First and Third Party Data

  • First-party data: Data collected directly by a business from its customers or internal sources (e.g., website usage statistics, point-of-sale information, customer surveys).
  • Third-party data: Data gathered by outside parties not affiliated with the business (e.g., government census data, market research firm data, economic indicators).
  • Source importance: Understanding the source of data is crucial for assessing its validity and reliability.
  • Data collection evaluation: Knowing who collected the data allows you to evaluate how it was collected and assess its quality.
  • First-party data advantages: Companies have more control over first-party data and know exactly where it came from and how it was collected.
  • Third-party data uses: Often used for market research, advertising campaigns, and competitive analysis to gain insights into potential target audiences or other companies.
  • Data analysis process: Once you understand the data source, you can begin to evaluate how it was collected and assess its quality for your analysis.

Evaluating the Validity of Data Sources

  • Evaluate the credibility of data sources by checking authorship, publication date, and reputation of the organization providing the data.
  • Assess the methodology used for data collection, including sample size, sampling methods, and potential biases.
  • Ensure the data is objective and free from conflicts of interest that could affect its validity.
  • Check the accuracy of the data by comparing it with other reputable sources and looking for obvious errors.
  • Verify that the data is relevant to your research question and presented with meaningful context and background information.
  • Use a checklist to systematically evaluate data sources before beginning your analysis to ensure you're working with high-quality, reliable data.
  • Be prepared to search for alternative data sources if the initial one doesn't meet the criteria for validity and reliability.

Helpful Free Datasources

Like Google Scholar, Google Dataset Search provides access to millions of datasets hosted on public websites, such as Kaggle and OGD Platform India, in thousands of locations on the internet.

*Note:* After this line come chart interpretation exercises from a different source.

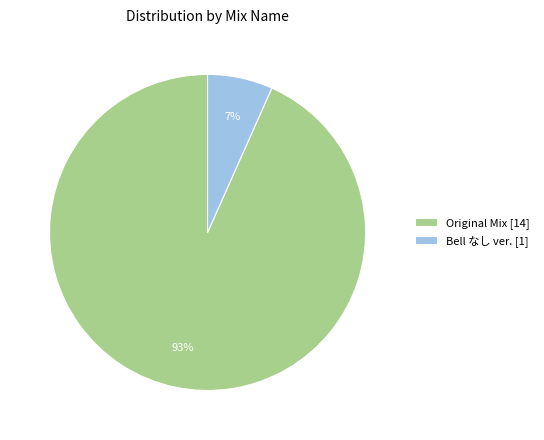

To the nearest percent, what is the average slice percentage?

50%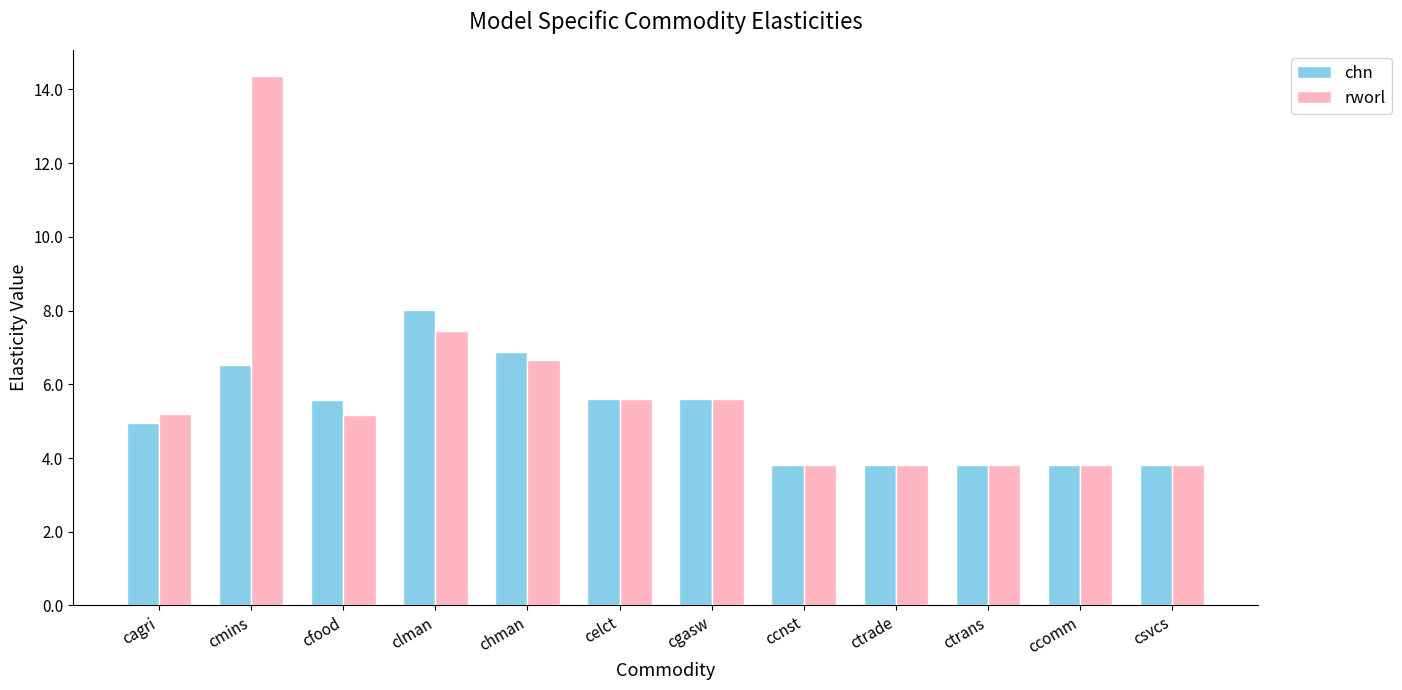

Count the number of data series in this chart.

2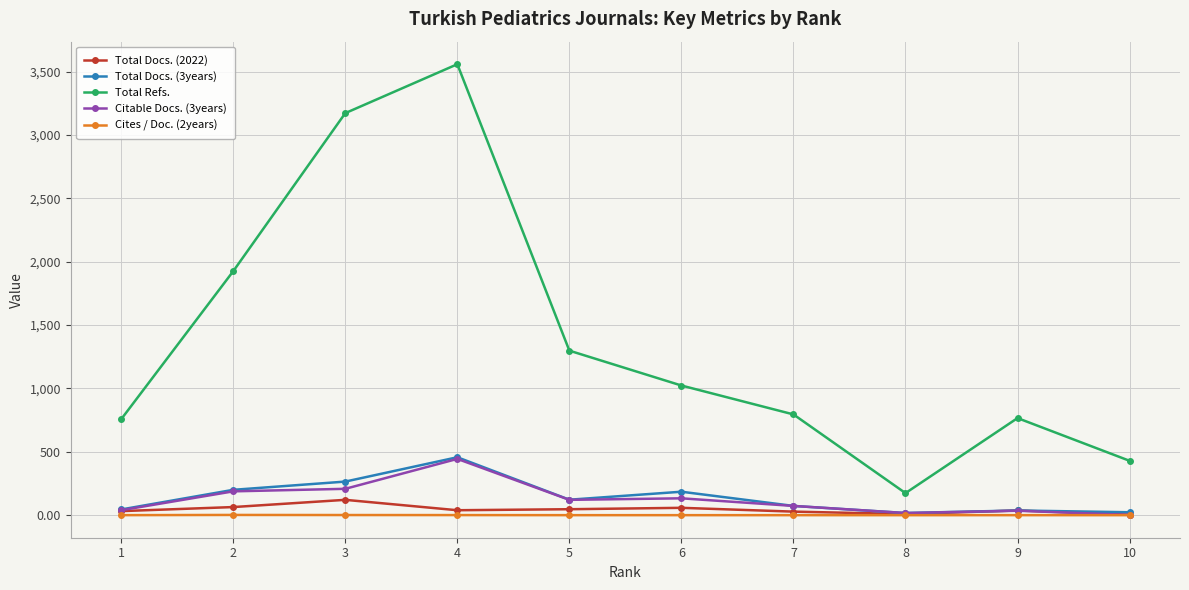

What is the highest value of the Cites / Doc. (2years) series?

1.8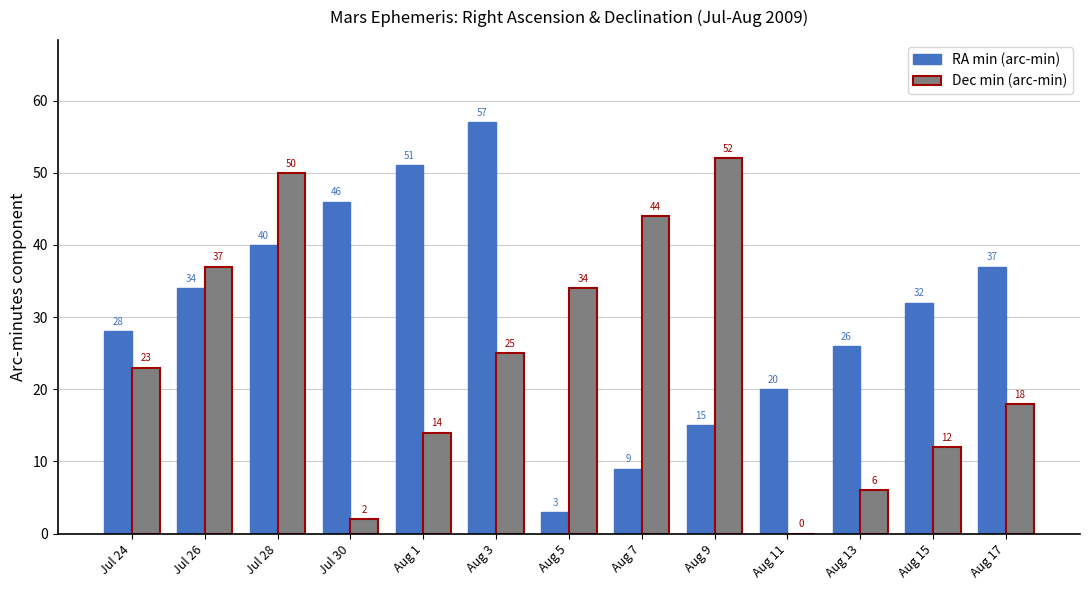

Reading right to left, list all the values displayed in this chart.

RA min: Aug 17=37	Aug 15=32	Aug 13=26	Aug 11=20	Aug 9=15	Aug 7=9	Aug 5=3	Aug 3=57	Aug 1=51	Jul 30=46	Jul 28=40	Jul 26=34	Jul 24=28
Dec min: Aug 17=18	Aug 15=12	Aug 13=6	Aug 11=0	Aug 9=52	Aug 7=44	Aug 5=34	Aug 3=25	Aug 1=14	Jul 30=2	Jul 28=50	Jul 26=37	Jul 24=23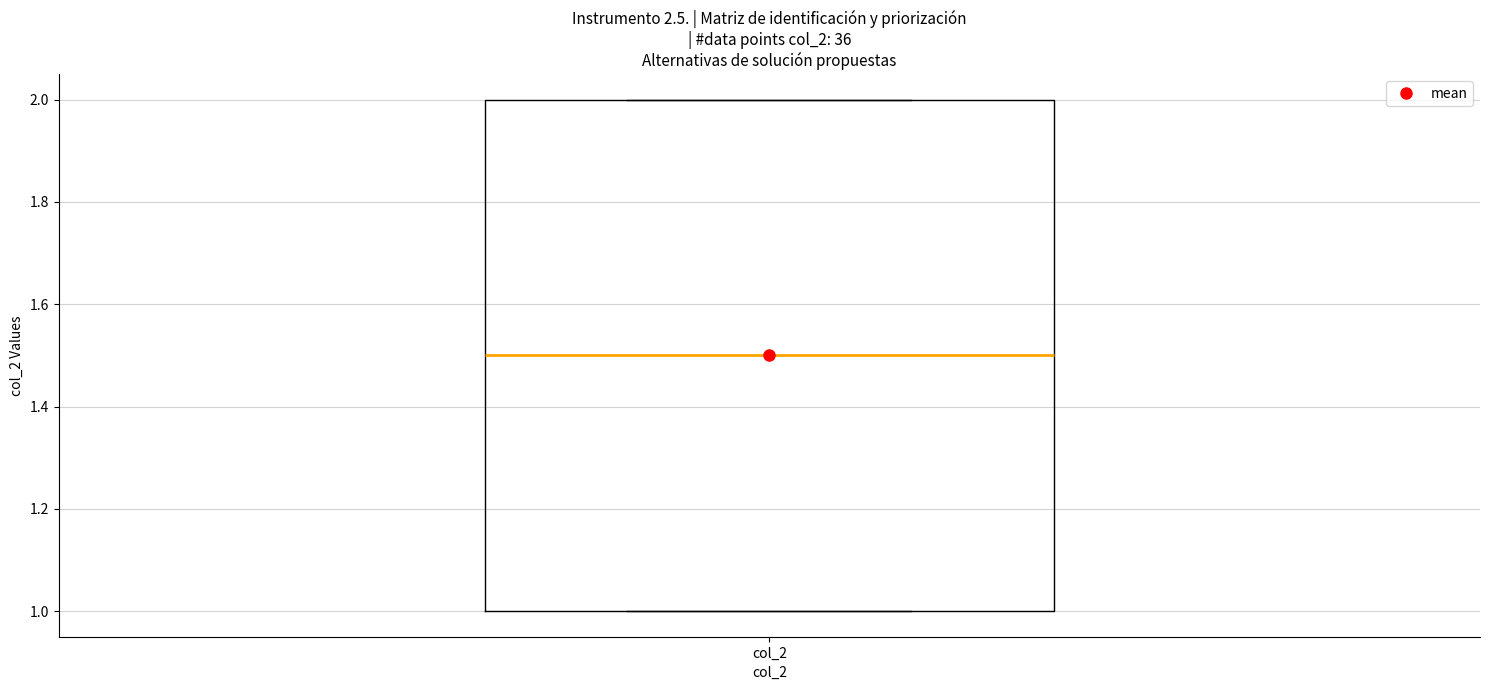

Where is the lower edge of the box for col_2 on the y-axis? The values are not printed on the chart, so give them approximately, as read against the axis.

1.0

Link: www.datasetsearch.research.google.com

United States Census Bureau

The United States Census Bureau provides access to quality and essential data about the United States’ population, economy, and geography.

Link: www.census.gov

Pew Research Center

The Pew Research Center provides insights and analysis on a wide range of social, political, and technological issues through surveys and research.

Link: https://www.pewresearch.org/tools-and-resources/

Eurostat

As the European Union's statistical office, Eurostat provides comprehensive economic, social, and environmental data.

Link: www.ec.europa.eu/eurostat

The Organization for Economic Co-Operation and Development (OECD)

The OECD is a reliable source for comparative data and analysis on global economic and social matters.

Link: www.data.oecd.org/united-states.htm

Kaggle Datasets

Kaggle hosts hundreds of thousands of high-quality public datasets from several industries to explore, analyze, and share.

Link: www.kaggle.com/datasets

National Centers for Environmental Information (NCEI)

NCEI is part of NOAA’s Office of Oceanic and Atmospheric Research and provides environmental data regarding climate change and global chemical measurements.

Link: www.ncei.noaa.gov

World Bank Open Data

This comprehensive dataset includes indicators such as population size and unemployment rates collected from hundreds of countries worldwide, offering insights into global economic, social, and environmental trends.

Link: www.data.worldbank.org

Summary: Validity of Data

  • Ensure data validity before proceeding to analysis
  • Check source credibility by evaluating authorship and publication date
  • Examine methodology, including sample size and data collection methods
  • Assess objectivity by identifying potential biases and conflicts of interest
  • Verify data accuracy through consistency checks and error rate evaluation
  • Confirm relevance of data to the research question and its contextual presentation

By following this checklist, you can ensure the quality and reliability of your data, leading to more accurate and meaningful analyses.